PROVIDED RECORDS:

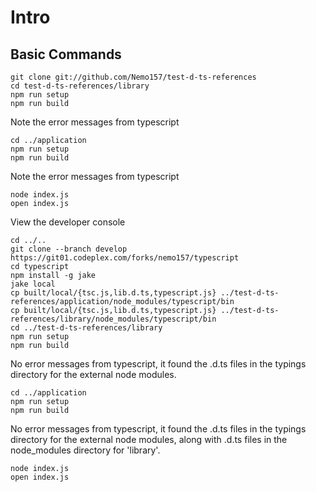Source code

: Intro
======

Basic Commands
--------------

    git clone git://github.com/Nemo157/test-d-ts-references
    cd test-d-ts-references/library
    npm run setup
    npm run build

Note the error messages from typescript

    cd ../application
    npm run setup
    npm run build

Note the error messages from typescript

    node index.js
    open index.js

View the developer console

    cd ../..
    git clone --branch develop https://git01.codeplex.com/forks/nemo157/typescript
    cd typescript
    npm install -g jake
    jake local
    cp built/local/{tsc.js,lib.d.ts,typescript.js} ../test-d-ts-references/application/node_modules/typescript/bin
    cp built/local/{tsc.js,lib.d.ts,typescript.js} ../test-d-ts-references/library/node_modules/typescript/bin
    cd ../test-d-ts-references/library
    npm run setup
    npm run build

No error messages from typescript, it found the .d.ts files in the typings
directory for the external node modules.

    cd ../application
    npm run setup
    npm run build

No error messages from typescript, it found the .d.ts files in the typings
directory for the external node modules, along with .d.ts files in the
node_modules directory for 'library'.


    node index.js
    open index.js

ACTIVITY: Please reproduce the listing exactly from its opening line through the line that contains "View the developer console", both included, with all pictures omitted.

OUTPUT FOR THIS TASK:
Source code

: Intro
======

Basic Commands
--------------

    git clone git://github.com/Nemo157/test-d-ts-references
    cd test-d-ts-references/library
    npm run setup
    npm run build

Note the error messages from typescript

    cd ../application
    npm run setup
    npm run build

Note the error messages from typescript

    node index.js
    open index.js

View the developer console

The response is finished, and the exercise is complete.